Со смехом передавали о том, как живет в Москве, в приходе Неопалимыя Купины, этот не обремененный приличиями человек, как держит в доме своем одну лишь стряпуху и обходится без повара и без кучеров, а выезжая в непогоду из дома, нанимает двух «ванек» — одного с санями, другого с дрожками — и попеременно, пересаживаясь по мере надобности с саней на дрожки, пробирается по московским хлябям. Ездит весь день по городу и вслух читает стихи, размахивая палкой, машинально ударяя изредка ею себя и извозчика. Рассказывали при Мише и о том, как однажды сидел Сергей Николаевич на гауптвахте, посаженный за какую-то статейку, — случай смешной, но утвердивший в Москве добрую его славу. Гауптвахта находилась в Кремле, во дворе сената, и столько гостей наведывалось к Сергею Николаевичу, что весь двор оказался запруженным колясками и каретами. Привозили цветы, вина, книги и даже… фортепиано. Узнав об этом, начальство решило перевести заключенного на другую гауптвахту, но повторилось прежнее… Гости направились туда. Так выразили московские почитатели Сергея Николаевича свое к нему доброе отношение.

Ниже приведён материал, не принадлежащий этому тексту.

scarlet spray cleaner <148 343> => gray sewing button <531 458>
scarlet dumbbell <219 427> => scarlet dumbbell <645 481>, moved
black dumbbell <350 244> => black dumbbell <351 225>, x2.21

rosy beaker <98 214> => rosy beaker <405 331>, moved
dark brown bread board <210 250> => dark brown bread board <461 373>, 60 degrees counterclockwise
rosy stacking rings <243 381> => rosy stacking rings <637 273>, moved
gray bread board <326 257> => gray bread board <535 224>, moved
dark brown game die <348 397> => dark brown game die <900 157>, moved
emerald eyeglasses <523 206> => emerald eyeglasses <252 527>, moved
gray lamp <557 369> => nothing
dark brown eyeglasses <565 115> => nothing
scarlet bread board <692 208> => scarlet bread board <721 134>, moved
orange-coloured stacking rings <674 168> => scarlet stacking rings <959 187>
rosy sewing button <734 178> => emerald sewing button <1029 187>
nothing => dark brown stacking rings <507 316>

— Знакомься, сын Ивана Николаевича, — подвел к нему юношу Федор Николаевич.
Издатель задержал в широкой своей руке маленькую руку юноши и спросил весело:
— К какой карьере себя готовишь? В дипломаты? Нынче-то, — он перемигнулся с братом, — все смоленские угодья Наполеоном растоптаны и молодые помещики не чают, как бы в столице остаться, чтоб дел с крестьянами не вести. Правда, отец твой, писали мне, большой достаток нажил и потому к тебе перейдет хозяйственное его умельство. Ты, поди, и мануфактуру заведешь и другой какой промысел?

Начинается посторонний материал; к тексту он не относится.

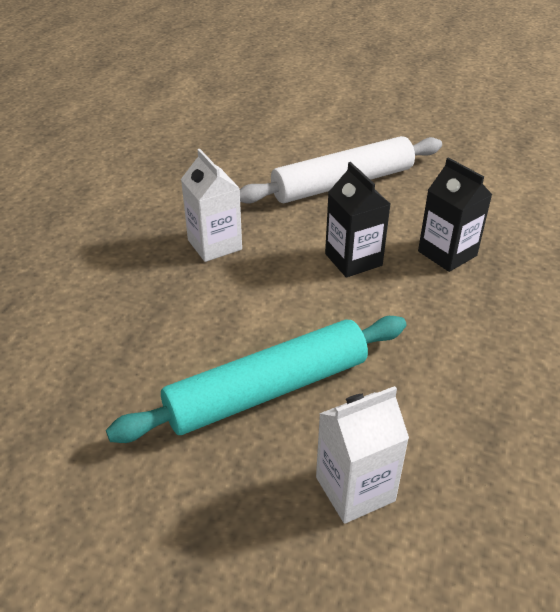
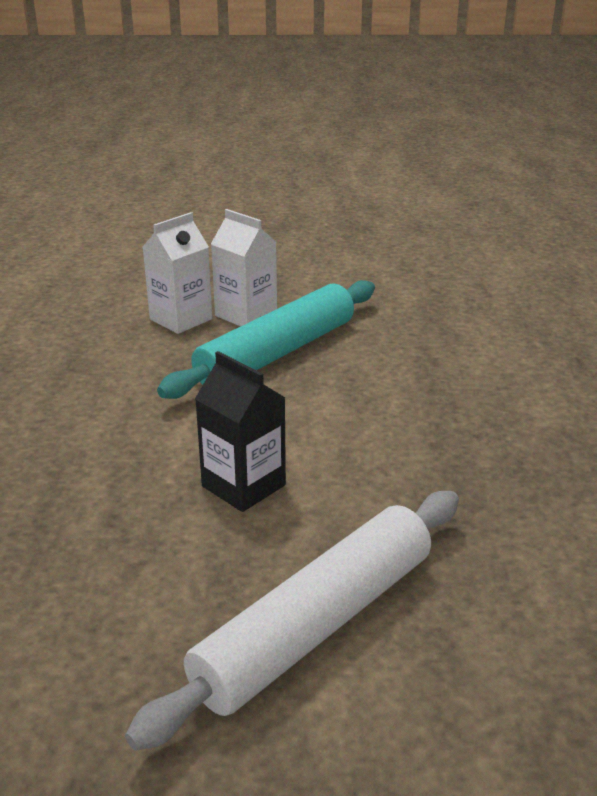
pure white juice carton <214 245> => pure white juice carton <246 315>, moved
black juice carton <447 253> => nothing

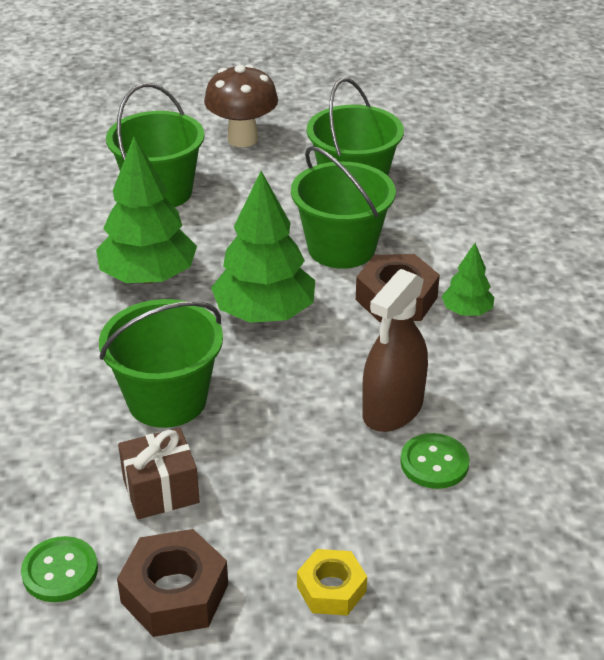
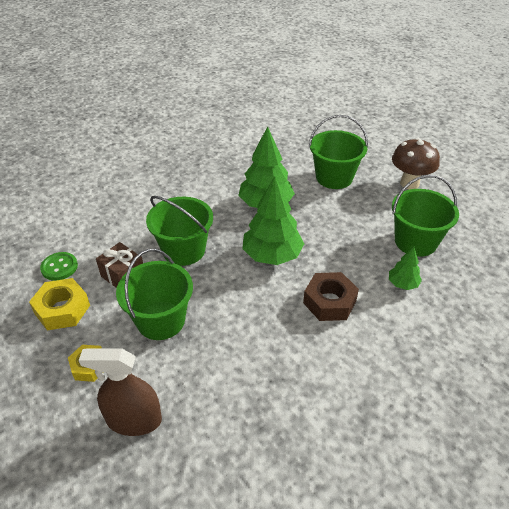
dark brown hexagon nut <175 593> => golden hexagon nut <62 309>
emerald bucket <341 248> => emerald bucket <161 320>, moved
dark brown spray cleaner <392 409> => dark brown spray cleaner <134 420>, moved
emerald sewing button <434 463> => nothing
emerald fir tree <466 311> => emerald fir tree <402 284>, moved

Глаза его смеялись, и трудно было понять, одобряет ли он эти столь непреложно родившиеся в его воображении задачи молодого Глинки.
— Не к этому стремлюсь, Сергей Николаевич, не к этому! — вполголоса, но твердо произнес юноша.
— Не к этому? — повторил издатель. — Стало быть, не своей землей хочешь жить, а так же, как и другие: подаянием из столицы, придворными благами. Или столоначальником каким станешь в департаменте? Чем же жизнь помещичья тебе не сродни?
— В коллегию путей сообщения, как известно мне, определен буду. А хотели… по иностранным делам!
— В музыке души не чает! — мягко сказал о нем Федор Николаевич брату. — И ежели верить, что их пансион полезных государству людей даст, то почему же Мишелю обязательно в деревню ехать, почему здесь не остаться? В театрах, в пьесах себя попробовать, кроме канцелярии…
— В пьесах? — московский дядюшка удивился. — Избави бог! О сочинениях ли пьес говоришь или о музыке? Разве же это занятие? И какой талант надо иметь, чтобы посметь на эдакое покуситься! Или мало у нас праздных рассуждателей об искусствах? Я с Кашиным, истинно талантливым человеком, не знаю, что предпринять для блага его. Песни Кашина народ поет, а в наших кругах Алябьева да Верстовского одних чтут. Ты что же это, — обратился он к Мише, — духовное предпочитаешь сочинительство или светское? Может, с Кашиным тебя свести, он подвижник музыки своей, музыки народ-пой, той самой, что никого не поит, не кормит и никому славы не сулит. Эх, ты уж делом-то помещичьим займись, исконным, а потом уж и музыкой!
«И чего это он? — досадливо думал Миша, отходя от московского дядюшки. — Столько наговорил, и ничего в толк не взять. И зачем Федор Николаевич о музыкальных моих занятиях как о сиротстве моем или о блажи, мною овладевшей, речь ведет? Ведь среди забот государственных никто еще заботу о музыке как даже заботу государственную не приемлет. Будто на потеху, на ряженье далась им музыка! Стыдно слушать».
С этого дня Глинка стал неохотнее и сдержаннее вступать в беседы о музыке и говорить о своих музыкальных занятиях. Но вскоре пришлось ему повстречаться на квартире у Федора Николаевича с людьми, о которых приходилось слышать в институте от Льва Пушкина и Кюхельбекера…
Среди этих людей были Рылеев и Бестужев и многие авторы готовящегося к изданию альманаха «Полярная звезда», в котором участвовал Федор Глинка. Здесь, у Федора Николаевича, познакомился он со статьей А. Бестужева «Взгляд на старую и новую словесность в России» и со стихотворением Рылеева «Иван Сусанин», предназначенным для альманаха. Дядюшка показывал ему рукописи и мельком рассказывал о том, что делается в литературном и музыкальном мире столицы, не подозревая даже, как запоминает все сказанное им молодой Глинка.